Some limits of MCF are based on the limits of human perception, which cannot change. Humans can't notice a timing error of 0.5 ms between video and audio, and they don't benefit from over 1000 FPS framerate either. This makes these borders available for us - the format can be simplified by using one millisecond precision in timecodes because we can be absolutely sure that it won't cause trouble in future either (except maybe for writers of some special editing software which needs 100 % accuracy).
File sizes (also applies to size of a single stream without any breaks, or to total size of a movie split over several files) are limited by the 64 bit addressing, that cannot be changed without breaking compatibility. Then how much is this exactly? If we assume that the current exponential growth of 1000 times the amount every 10 years to continue, we'll survive nicely for another 30 years until getting close to the hard limit. And as a physicist (studying at HUT) I'd estimate that the size growth is going to slow down and not stay exponential for much longer.
Frame sizes are limited by 32 bit addressing, so you can have single frames up to four gigaoctets in size. No problem there either.
The timecode system allows a single movie to last for almost 35 years, without breaks. This means 40 bit integer for milliseconds, but actually a combination of 32 bit and 16 bit integers is used, to save space.
If talking about how many different tracks you can put in a single stream/file, the limit is 65536. And you can fit a video stream in one, multi-channel audio in the second one and you still have 65534 to spare.
How about the number of segments you can divide one movie into? The number is 255.
As you can see, none of these critical parts are going to limit our big numbers. What gives us some real problems is the inventing of completely new stuff, that just cannot be supported in containers of old type (without losing compatibility). Because of that I'm saying that the predicted maximum lifetime of this format is 20 years. Of course it can be read after that too, but any new files shouldn't be created.
Every MCF file requires around 3 Ko of headers, so you really need to store at least 20 Ko of data per file for it to be even remotely efficient (however, file systems would lose even much larger amounts of data because of allocation unit waste space).
The minimal possible overhead in normal situations is mostly dictated by frame overhead.
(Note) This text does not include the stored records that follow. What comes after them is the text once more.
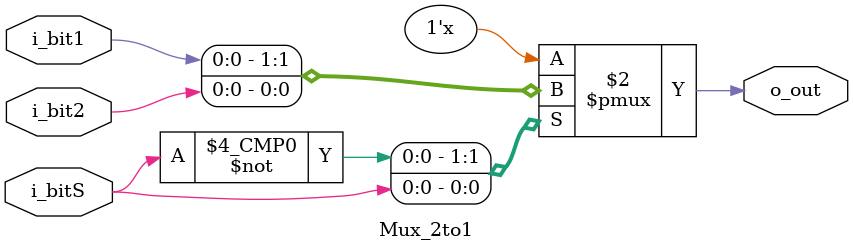
<source format=v>
`timescale 1ns / 1ps
module Mux_2to1(

   input i_bit1,
	input i_bit2,
	input  i_bitS,
	output reg o_out
	 
    );
		
	always @(i_bit1, i_bit2, i_bitS)
	begin
	case (i_bitS)
	
		0: o_out <= i_bit1;
		1: o_out <= i_bit2;
		
	endcase
	end


endmodule

</source>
This is only 7 octets in MCF! OpenDML AVI's overhead is around 40 octets (with full indices and legacy AVI compatibility) and Matroska's is around 10 octets.
When streaming and looking for lowest possible latency, your smallest possible transfer unit is one frame (with 25 octet overhead each, if using such minimal size units). The overhead is still only a half of that of OpenDML AVI file, and we can offer checksum protection in that! However, our competitor Matroska can do this with just about 16 octets.
So, I'm pretty much out of ideas... Why don't you figure out some other limits and tell us about them (preferrably before we release MCF version 0x01)?